Compared with the “end-point” of a histologically confirmed diagnosis of AIN II + ,
the PPV of anal cytology was 14.3% using liquid-based slides and 4.3% using conventional
slides[9] (p = 0.019).
From this indirect, retrospective comparison, we can deduce that liquid-based cytology,
reducing the “darkening factors” typical of the conventional smears, is more diagnostic
and allows us to have a higher PPV than the traditional technique. A prospective study
that directly compares the two cytological techniques with the aim of confirming these
observations needs to be conducted in the near future.
The greater diagnostic accuracy of liquid-based cytology can be also attributed to
the different sampling technique: indeed, the cells obtained with this method, although
in a smaller number, are not altered by rolling the swab directly on the glass slide,
which is a traumatic and strongly operator-dependent maneuver.
Out of the 6 cases who had a histologically-confirmed diagnosis of AIN II and above
in our study, if referral to anoscopy was triggered by H-SIL alone, only 3 cases (50%)
would have been diagnosed on liquid-based cytology. This is in accordance with previous
findings[11]
[12]
[27] that showed that anal cytology was a poor predictor of the histologic grade of severity
of lesions identified after biopsy.
Weiss et al.[28] reported that even 67% of the cases of ASCUS corresponded to the presence of a high
grade-AIN lesion on histological examination.
Compared with anal cytology, cervical cytology shows a greater degree of correlation
with the histopathological findings[29]: in fact, a cytological report of ASC-US or L-SIL hides the presence of a high-grade-CIN
in only between 5 and 17% of cases.[30] Instead, anal cytology has a high degree of correlation with histology only for
the high-grade dysplasia (H-SIL), while there is a poor cytohistological agreement
for the low-grade lesions (ASC-US / L-SIL).[29]
In our study in all three patients with H-SIL on Pap test who underwent anoscopy,
we found a high-grade lesion (two cases of histologically confirmed AIN II-III/carcinoma
in situ and one case of invasive carcinoma), but we also identified three cases of
AIN II-III in patients with a cytological report of ASC-US, L-SIL and ASC-H, respectively.
Our findings are in accordance with literature data,[9]
[11]
[12]
[17]
[18]
[19] also confirming that a cytological diagnosis of low-grade lesion, such as L-SIL
or ASC-US, may effectively hide a severe dysplasia or even a carcinoma, which can
be confirmed only with an accurate anoscopy and subsequent biopsy for histological
examination. This suggests that all patients with an abnormal screening anal cytological
result at any grade should be considered for anoscopy, preferably high-resolution
anoscopy (HRA).[26]
[27]
[28]
[29]
Conclusions
Anal cytology as a screening tool for the detection of HPV-related precancerous lesions
and anal cancer is becoming more useful, especially in “high-risk” groups, such as
HIV-positive patients and MSM.
Many factors, including air-drying and mechanical artifacts, bacteria, fecal material,
inflammation, and scant cellularity, may compromise the adequacy of anal cytological
smears prepared with the conventional technique. Liquid-based cytology, reducing these
obscuring factors, allows us to obtain more satisfactory cytological samples with
a higher number of diagnoses of SILs. Therefore, the use of the liquid-based technique
may dramatically increase the utility of anal cytological screening.
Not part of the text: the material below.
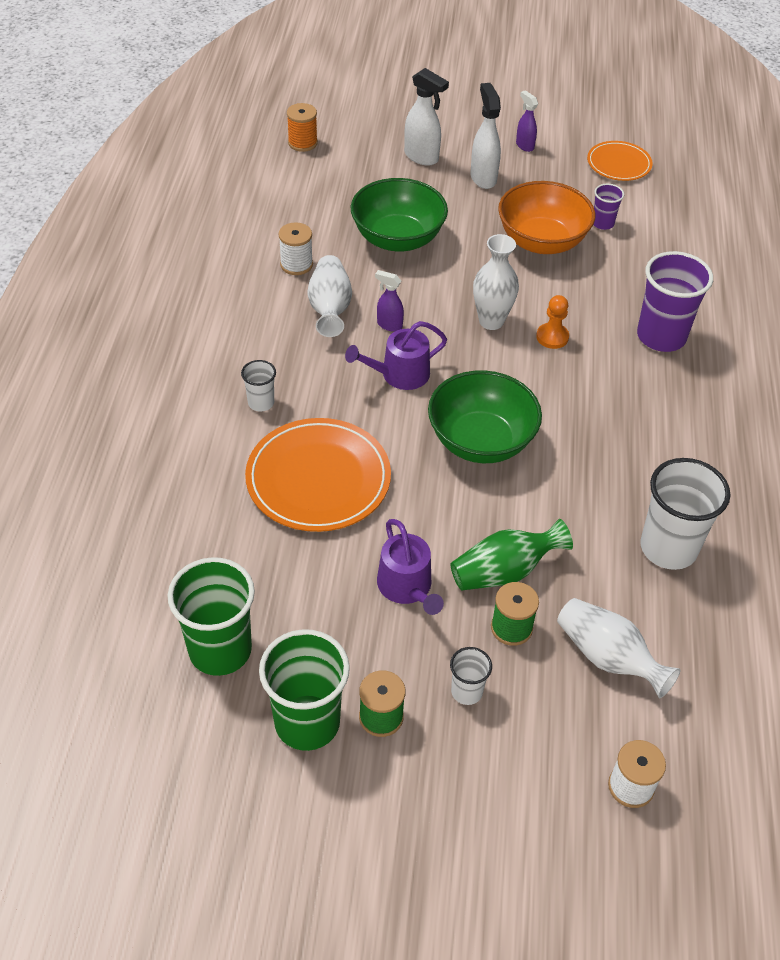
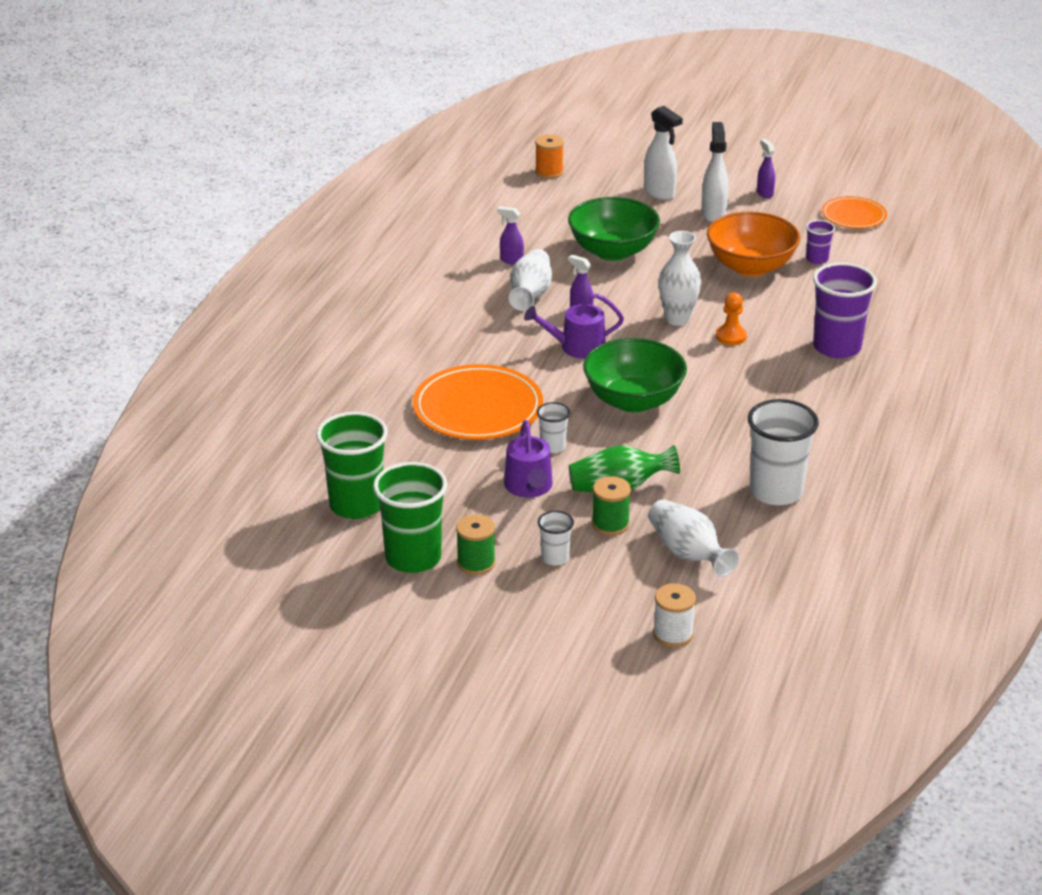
camera: 15 degrees right, 15 degrees down
(261, 403) = (445, 352): white cup -> white cup (553, 446)
(296, 264) = (511, 260): white spool -> purple spray bottle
However, even in well-prepared liquid-based slides, anal cytology continues to show
a poor degree of correlation with histological findings; so, all patients with an
abnormal anal Pap test, ASC-US or worse, should undergo anoscopy (preferably HRA)
and eventually biopsy, which remains the “gold standard” for the diagnosis of AIN.
The lack of HRA investigation results in patients with negative cytology represents
an important limitation of our work. A larger prospective study directly comparing
liquid-based cytology with the conventional method and involving HRA and biopsy for
all subjects undergoing anal cytological screening is necessary.